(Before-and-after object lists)
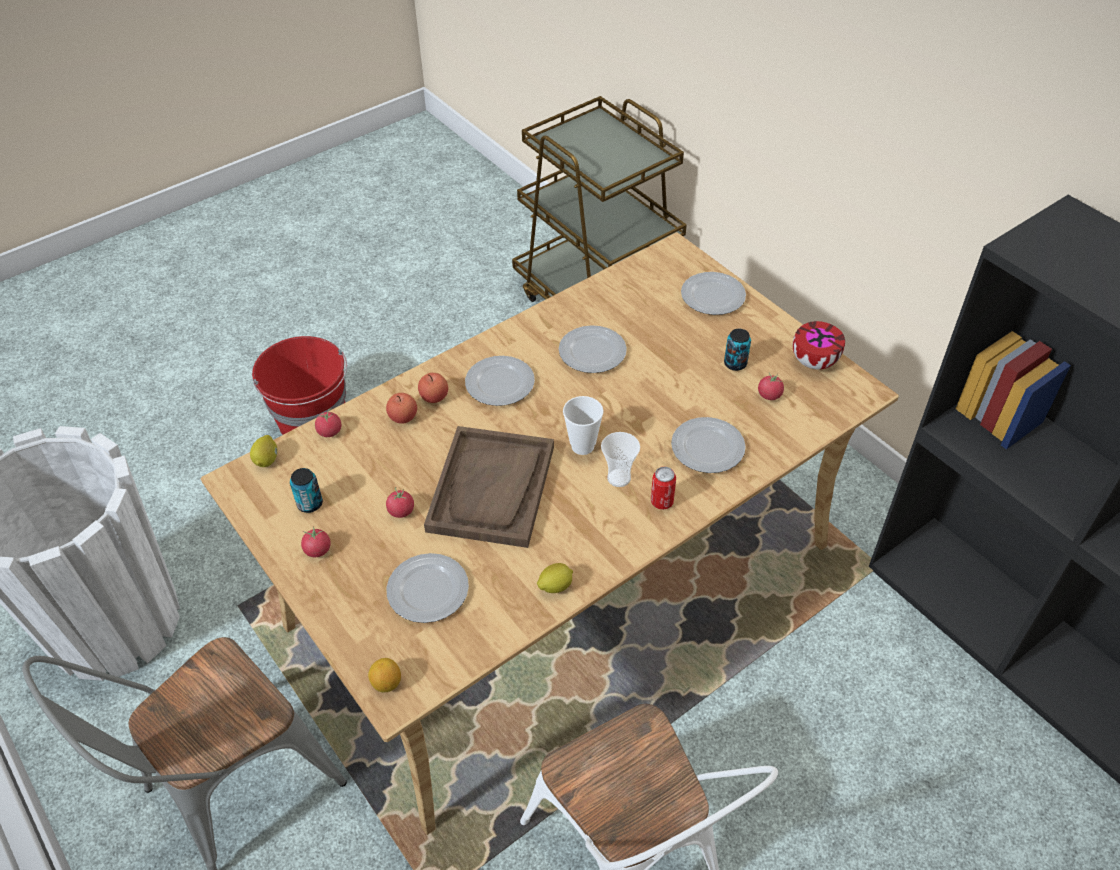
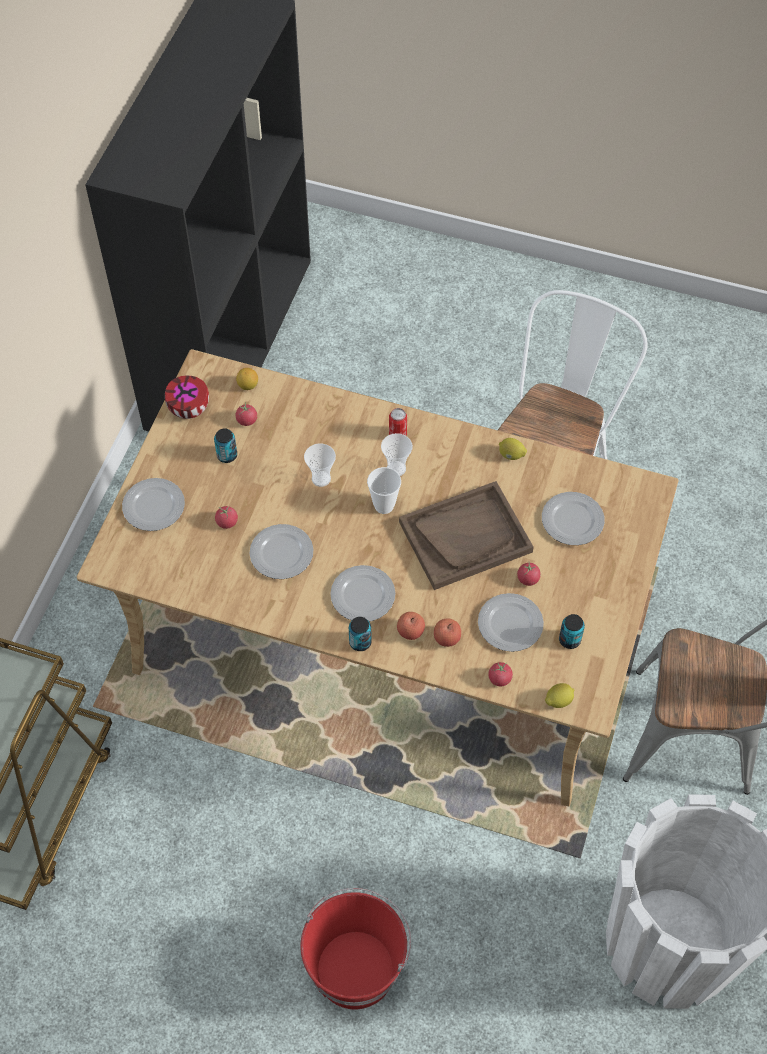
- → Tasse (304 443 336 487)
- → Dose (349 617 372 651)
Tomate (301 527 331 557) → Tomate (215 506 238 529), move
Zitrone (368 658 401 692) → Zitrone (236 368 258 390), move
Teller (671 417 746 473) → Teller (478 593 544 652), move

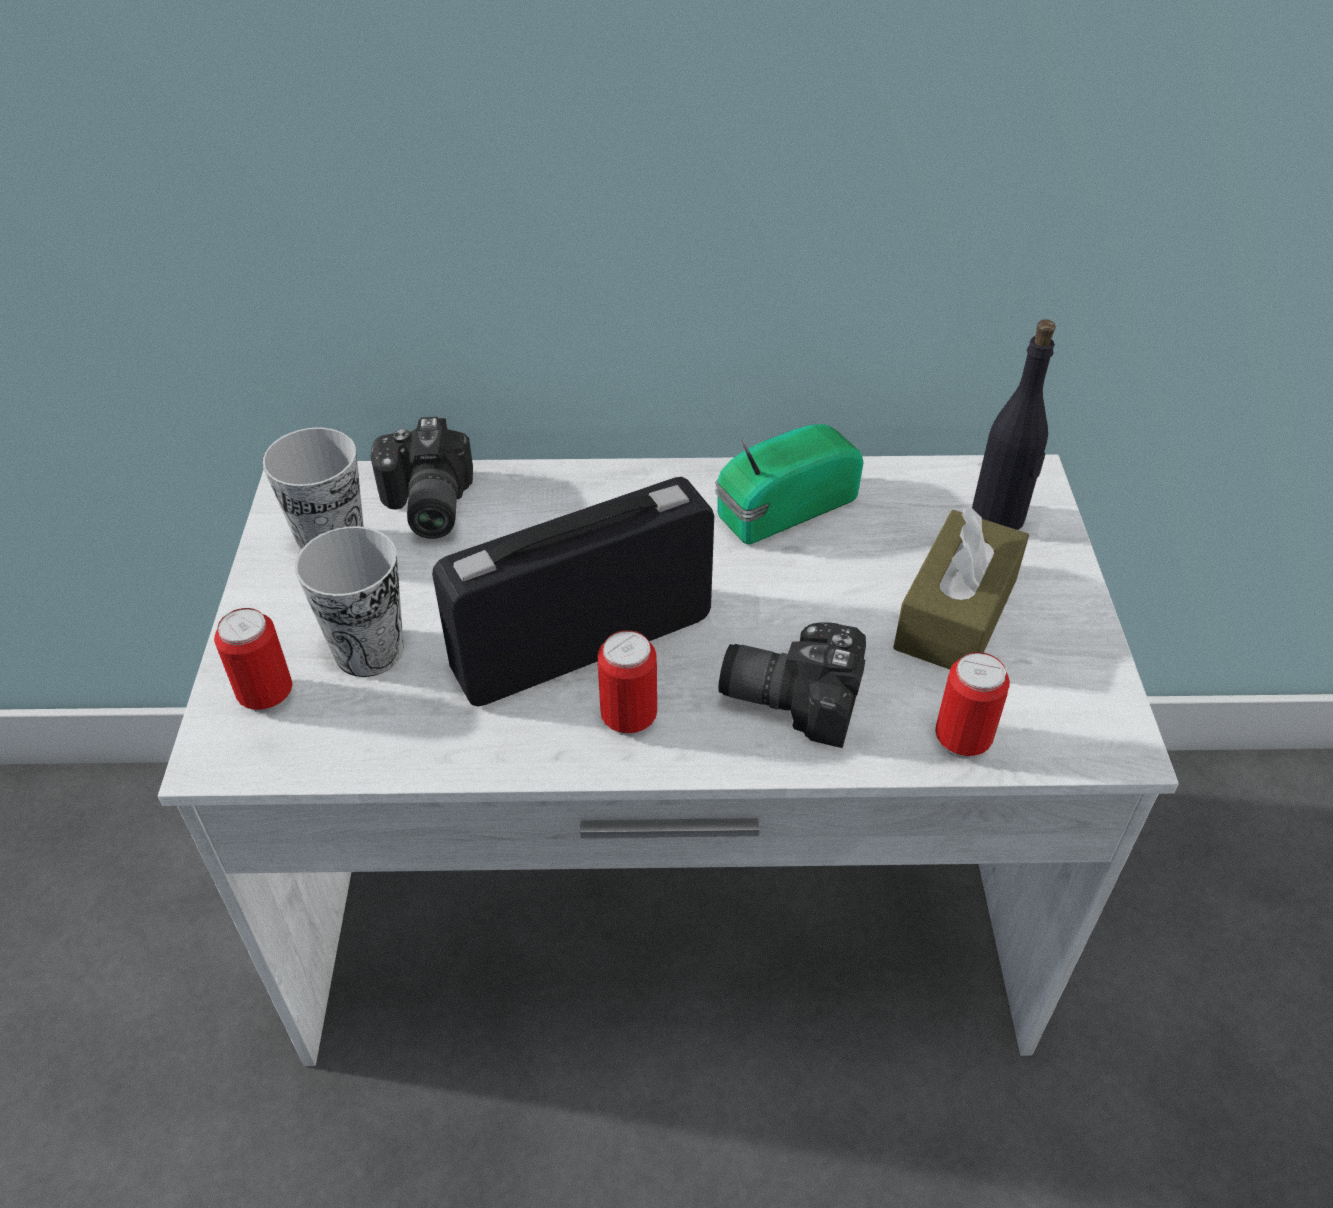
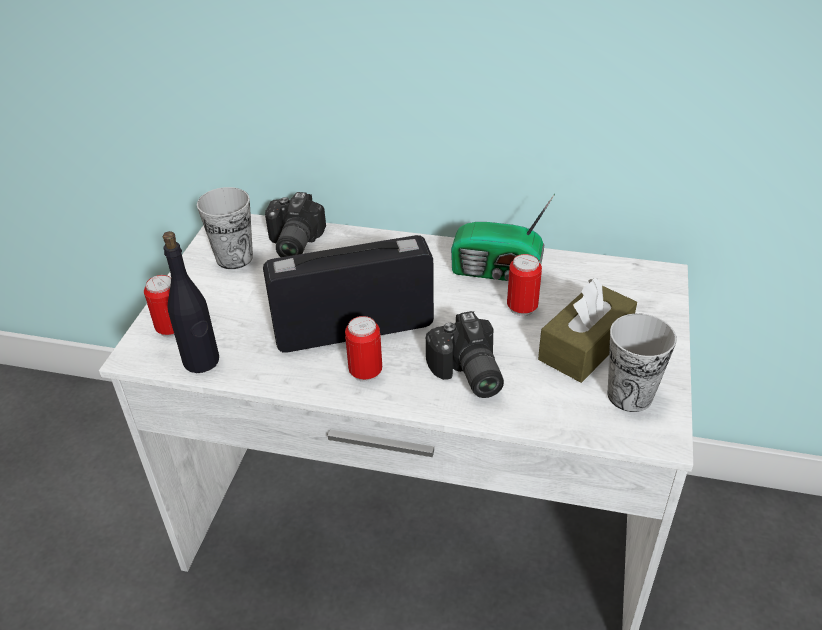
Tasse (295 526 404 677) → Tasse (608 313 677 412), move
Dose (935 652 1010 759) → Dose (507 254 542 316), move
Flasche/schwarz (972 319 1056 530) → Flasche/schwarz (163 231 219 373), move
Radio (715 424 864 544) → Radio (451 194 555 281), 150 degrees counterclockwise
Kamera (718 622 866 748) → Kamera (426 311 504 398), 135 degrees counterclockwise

__Requirement__
Pictures excluded, return exactly the lines from the one with "Tomate (301 527" through the final line of the entries above, both included.

__Response to this task__
Tomate (301 527 331 557) → Tomate (215 506 238 529), move
Zitrone (368 658 401 692) → Zitrone (236 368 258 390), move
Teller (671 417 746 473) → Teller (478 593 544 652), move

Tasse (295 526 404 677) → Tasse (608 313 677 412), move
Dose (935 652 1010 759) → Dose (507 254 542 316), move
Flasche/schwarz (972 319 1056 530) → Flasche/schwarz (163 231 219 373), move
Radio (715 424 864 544) → Radio (451 194 555 281), 150 degrees counterclockwise
Kamera (718 622 866 748) → Kamera (426 311 504 398), 135 degrees counterclockwise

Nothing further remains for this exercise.